___ Data for review

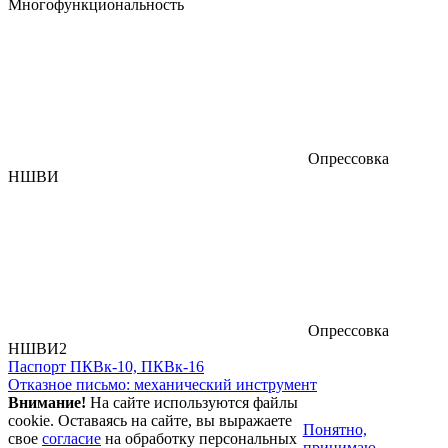
Многофункциональность
Опрессовка
НШВИ
Опрессовка
НШВИ2
Паспорт ПКВк-10, ПКВк-16
Отказное письмо: механический инструмент
Внимание!
На сайте используются файлы
cookie. Оставаясь на сайте, вы выражаете
Понятно,
свое
согласие
на обработку персональных
принимаю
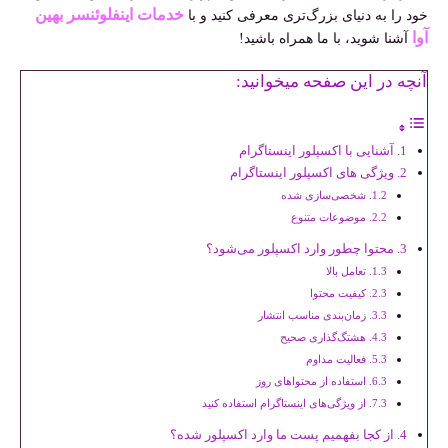
خدمات اینفلوئنسر بهین
خود را به دنیای بزرگ‌تری معرفی کنید و با
آوا
آشنا شوید، با ما همراه باشید!
آنچه در این صفحه میخوانید:
آشنایی با اکسپلور اینستاگرام
ویژگی های اکسپلور اینستاگرام
شخصی‌سازی شده
موضوعات متنوع
محتوا چطور وارد اکسپلور می‌شود؟
تعامل بالا
کیفیت محتوا
زمان‌بندی مناسب انتشار
هشتگ‌گذاری صحیح
فعالیت مداوم
استفاده از محتواهای روز
از ویژگی‌های اینستاگرام استفاده کنید
از کجا بفهمیم پست ما وارد اکسپلور شده؟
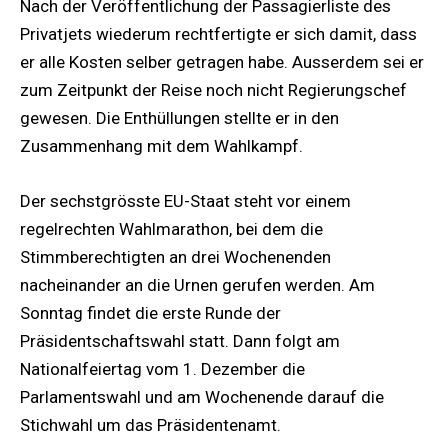
Nach der Veröffentlichung der Passagierliste des
Privatjets wiederum rechtfertigte er sich damit, dass
er alle Kosten selber getragen habe. Ausserdem sei er
zum Zeitpunkt der Reise noch nicht Regierungschef
gewesen. Die Enthüllungen stellte er in den
Zusammenhang mit dem Wahlkampf.
Der sechstgrösste EU-Staat steht vor einem
regelrechten Wahlmarathon, bei dem die
Stimmberechtigten an drei Wochenenden
nacheinander an die Urnen gerufen werden. Am
Sonntag findet die erste Runde der
Präsidentschaftswahl statt. Dann folgt am
Nationalfeiertag vom 1. Dezember die
Parlamentswahl und am Wochenende darauf die
Stichwahl um das Präsidentenamt.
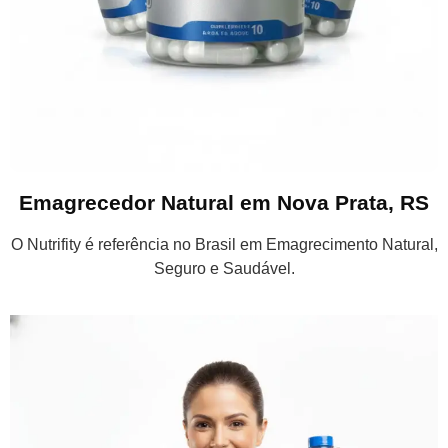
Emagrecedor Natural em Nova Prata, RS
O Nutrifity é referência no Brasil em Emagrecimento Natural,
Seguro e Saudável.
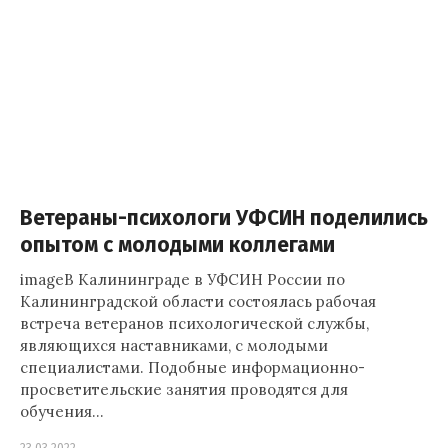
Ветераны-психологи УФСИН поделились
опытом с молодыми коллегами
imageВ Калининграде в УФСИН России по
Калининградской области состоялась рабочая
встреча ветеранов психологической службы,
являющихся наставниками, с молодыми
специалистами. Подобные информационно-
просветительские занятия проводятся для
обучения…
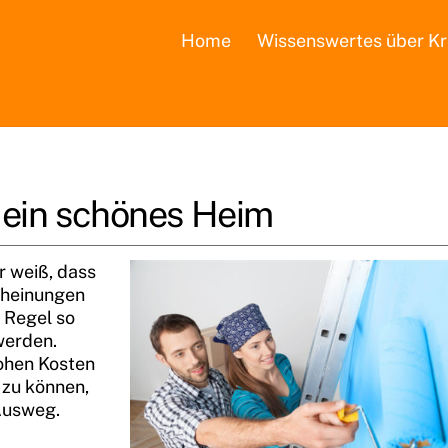
Home
Wissenswertes über Kr
 ein schönes Heim
r weiß, dass
cheinungen
 Regel so
werden.
ohen Kosten
 zu können,
 Ausweg.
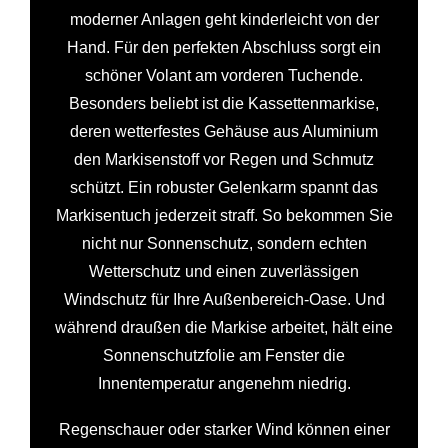
moderner Anlagen geht kinderleicht von der
Hand. Für den perfekten Abschluss sorgt ein
schöner Volant am vorderen Tuchende.
Besonders beliebt ist die Kassettenmarkise,
deren wetterfestes Gehäuse aus Aluminium
den Markisenstoff vor Regen und Schmutz
schützt. Ein robuster Gelenkarm spannt das
Markisentuch jederzeit straff. So bekommen Sie
nicht nur Sonnenschutz, sondern echten
Wetterschutz und einen zuverlässigen
Windschutz für Ihre Außenbereich-Oase. Und
während draußen die Markise arbeitet, hält eine
Sonnenschutzfolie am Fenster die
Innentemperatur angenehm niedrig.
Regenschauer oder starker Wind können einer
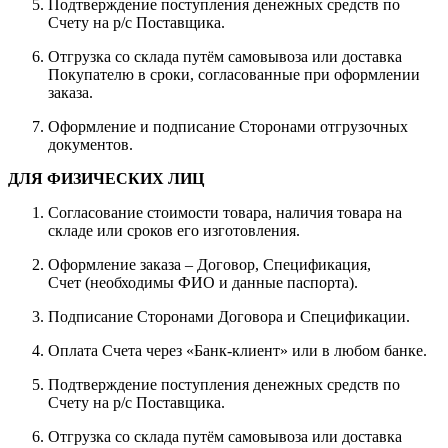
Подтверждение поступления денежных средств по
Счету на р/с Поставщика.
Отгрузка со склада путём самовывоза или доставка
Покупателю в сроки, согласованные при оформлении
заказа.
Оформление и подписание Сторонами отгрузочных
документов.
ДЛЯ ФИЗИЧЕСКИХ ЛИЦ
Согласование стоимости товара, наличия товара на
складе или сроков его изготовления.
Оформление заказа – Договор, Спецификация,
Счет (необходимы ФИО и данные паспорта).
Подписание Сторонами Договора и Спецификации.
Оплата Счета через «Банк-клиент» или в любом банке.
Подтверждение поступления денежных средств по
Счету на р/с Поставщика.
Отгрузка со склада путём самовывоза или доставка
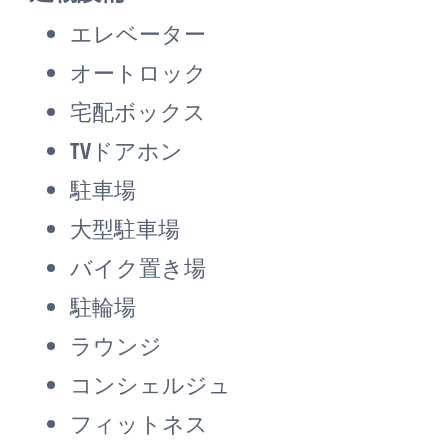
エレベーター
オートロック
宅配ボックス
TVドアホン
駐車場
大型駐車場
バイク置き場
駐輪場
ラウンジ
コンシェルジュ
フィットネス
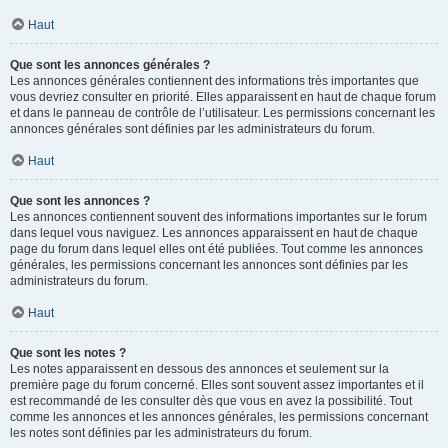
Haut
Que sont les annonces générales ?
Les annonces générales contiennent des informations très importantes que
vous devriez consulter en priorité. Elles apparaissent en haut de chaque forum
et dans le panneau de contrôle de l’utilisateur. Les permissions concernant les
annonces générales sont définies par les administrateurs du forum.
Haut
Que sont les annonces ?
Les annonces contiennent souvent des informations importantes sur le forum
dans lequel vous naviguez. Les annonces apparaissent en haut de chaque
page du forum dans lequel elles ont été publiées. Tout comme les annonces
générales, les permissions concernant les annonces sont définies par les
administrateurs du forum.
Haut
Que sont les notes ?
Les notes apparaissent en dessous des annonces et seulement sur la
première page du forum concerné. Elles sont souvent assez importantes et il
est recommandé de les consulter dès que vous en avez la possibilité. Tout
comme les annonces et les annonces générales, les permissions concernant
les notes sont définies par les administrateurs du forum.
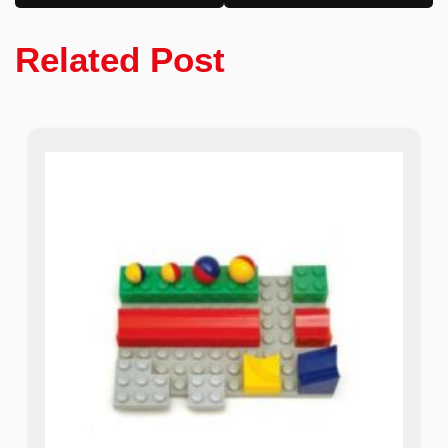
Related Post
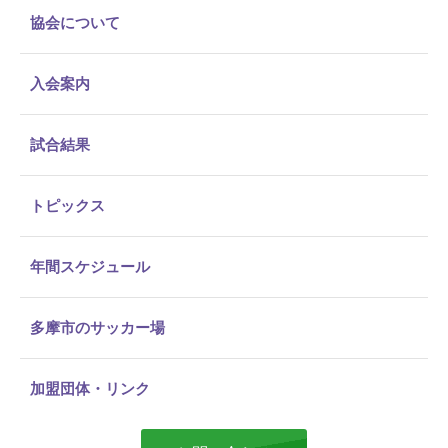
協会について
入会案内
試合結果
トピックス
年間スケジュール
多摩市のサッカー場
加盟団体・リンク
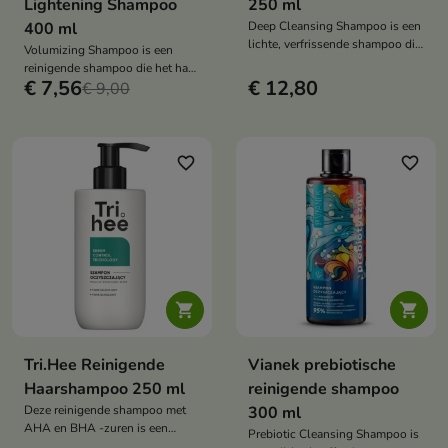
Lightening Shampoo
250 ml
400 ml
Deep Cleansing Shampoo is een
lichte, verfrissende shampoo die
Volumizing Shampoo is een
de hoofdhuid effectief reinigt,
reinigende shampoo die het haar
het haar vanaf de wortels lift en
€ 7,56
€ 12,80
vanaf de wortels lift, waardoor
€ 9,00
zichtbaar volume geeft. Het haar
het lichter aanvoelt en een
voelt zacht, licht en fris aan.
vollere uitstraling krijgt.
favorite_border
favorite_border


Tri.Hee Reinigende
Vianek prebiotische
Haarshampoo 250 ml
reinigende shampoo
Deze reinigende shampoo met
300 ml
AHA en BHA -zuren is een
Prebiotic Cleansing Shampoo is
intensief reinigend product dat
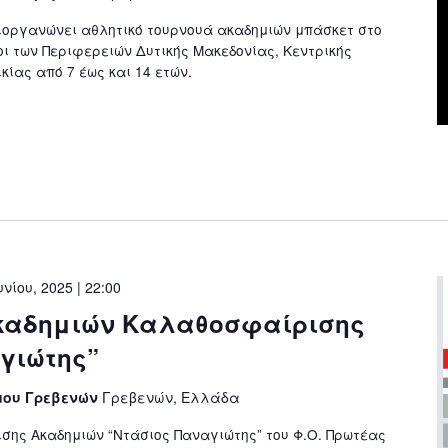
ιοργανώνει αθλητικό τουρνουά ακαδημιών μπάσκετ στο
ι των Περιφερειών Δυτικής Μακεδονίας, Κεντρικής
κίας από 7 έως και 14 ετών.
υνίου, 2025 | 22:00
Ακαδημιών Καλαθοσφαίρισης
γιώτης”
μου Γρεβενών
Γρεβενών, Ελλάδα
ης Ακαδημιών “Ντάσιος Παναγιώτης” του Φ.Ο. Πρωτέας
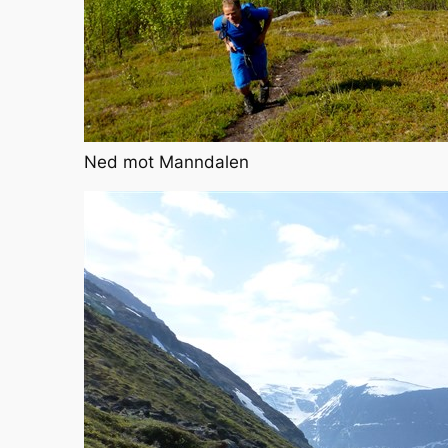
Ned mot Manndalen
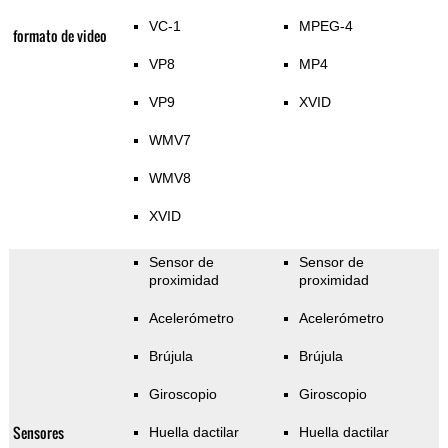
VC-1
MPEG-4
formato de video
VP8
MP4
VP9
XVID
WMV7
WMV8
XVID
Sensor de
Sensor de
proximidad
proximidad
Acelerómetro
Acelerómetro
Brújula
Brújula
Giroscopio
Giroscopio
Sensores
Huella dactilar
Huella dactilar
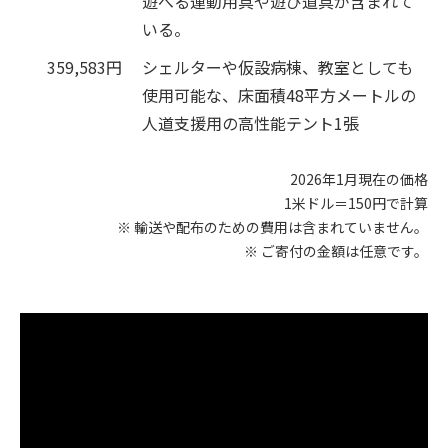
遊べる運動用具や遊び道具が含まれて
いる。
359,583円
シェルターや仮設病棟、教室としても
使用可能な、床面積48平方メートルの
人道支援用の高性能テント1張
2026年1月現在の価格
1米ドル＝150円で計算
※ 輸送や配布のための費用は含まれていません。
※ ご寄付の金額は任意です。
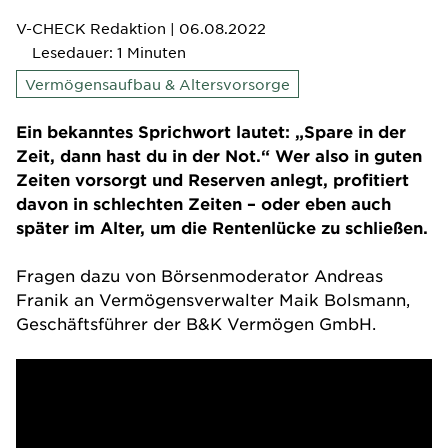
V-CHECK Redaktion
| 06.08.2022
Lesedauer: 1 Minuten
Vermögensaufbau & Altersvorsorge
Ein bekanntes Sprichwort lautet: „Spare in der
Zeit, dann hast du in der Not.“ Wer also in guten
Zeiten vorsorgt und Reserven anlegt, profitiert
davon in schlechten Zeiten – oder eben auch
später im Alter, um die Rentenlücke zu schließen.
Fragen dazu von Börsenmoderator Andreas
Franik an Vermögensverwalter Maik Bolsmann,
Geschäftsführer der
B&K Vermögen GmbH
.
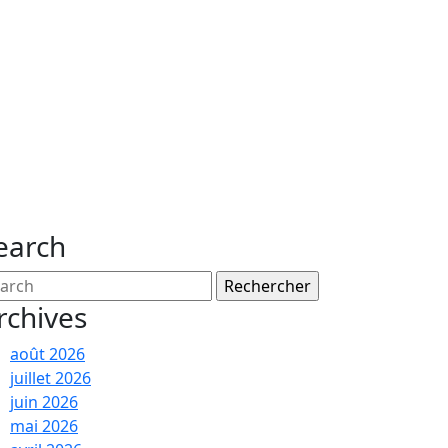
earch
arch
:
rchives
août 2026
juillet 2026
juin 2026
mai 2026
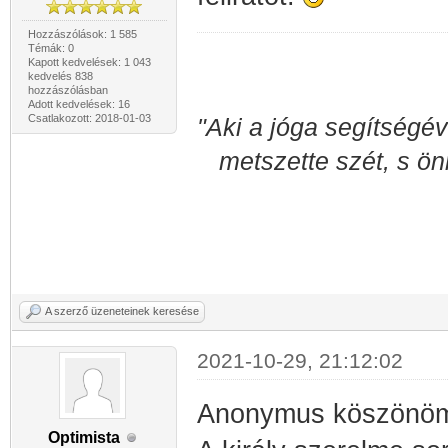
Hozzászólások: 1 585
Témák: 0
Kapott kedvelések: 1 043
kedvelés 838
hozzászólásban
Adott kedvelések: 16
Csatlakozott: 2018-01-03
"Aki a jóga segítségév
metszette szét, s ön
A szerző üzeneteinek keresése
2021-10-29, 21:12:02
Anonymus köszön
Optimista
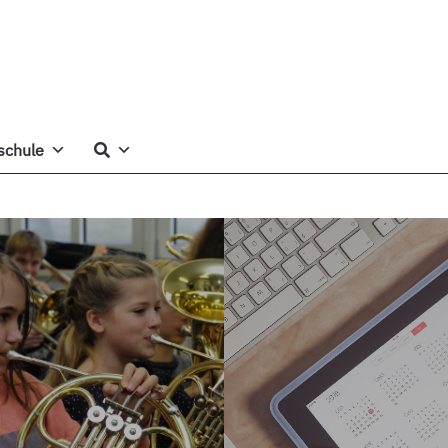
schule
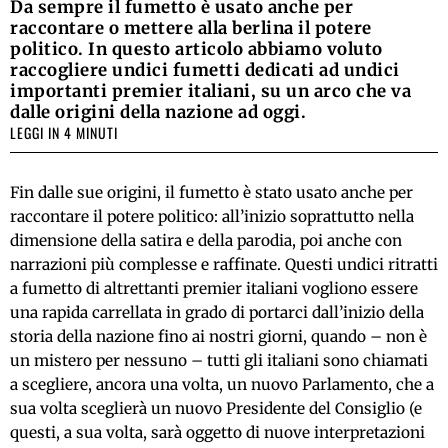
Da sempre il fumetto è usato anche per
raccontare o mettere alla berlina il potere
politico. In questo articolo abbiamo voluto
raccogliere undici fumetti dedicati ad undici
importanti premier italiani, su un arco che va
dalle origini della nazione ad oggi.
LEGGI IN 4 MINUTI
Fin dalle sue origini, il fumetto è stato usato anche per
raccontare il potere politico: all’inizio soprattutto nella
dimensione della satira e della parodia, poi anche con
narrazioni più complesse e raffinate. Questi undici ritratti
a fumetto di altrettanti premier italiani vogliono essere
una rapida carrellata in grado di portarci dall’inizio della
storia della nazione fino ai nostri giorni, quando – non è
un mistero per nessuno – tutti gli italiani sono chiamati
a scegliere, ancora una volta, un nuovo Parlamento, che a
sua volta sceglierà un nuovo Presidente del Consiglio (e
questi, a sua volta, sarà oggetto di nuove interpretazioni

______

__Directions for this task__. Output the lines of the entries above as a Markdown table with the columns Row and Line, leaving out blank lines. Start at the line containing "moderner Anlagen geht kinderleicht von der" and end at the line containing "Regenschauer oder starker Wind können einer", including both.

__Problem solution__.
| Row | Line |
|---|---|
| 1 | moderner Anlagen geht kinderleicht von der |
| 2 | Hand. Für den perfekten Abschluss sorgt ein |
| 3 | schöner Volant am vorderen Tuchende. |
| 4 | Besonders beliebt ist die Kassettenmarkise, |
| 5 | deren wetterfestes Gehäuse aus Aluminium |
| 6 | den Markisenstoff vor Regen und Schmutz |
| 7 | schützt. Ein robuster Gelenkarm spannt das |
| 8 | Markisentuch jederzeit straff. So bekommen Sie |
| 9 | nicht nur Sonnenschutz, sondern echten |
| 10 | Wetterschutz und einen zuverlässigen |
| 11 | Windschutz für Ihre Außenbereich-Oase. Und |
| 12 | während draußen die Markise arbeitet, hält eine |
| 13 | Sonnenschutzfolie am Fenster die |
| 14 | Innentemperatur angenehm niedrig. |
| 15 | Regenschauer oder starker Wind können einer |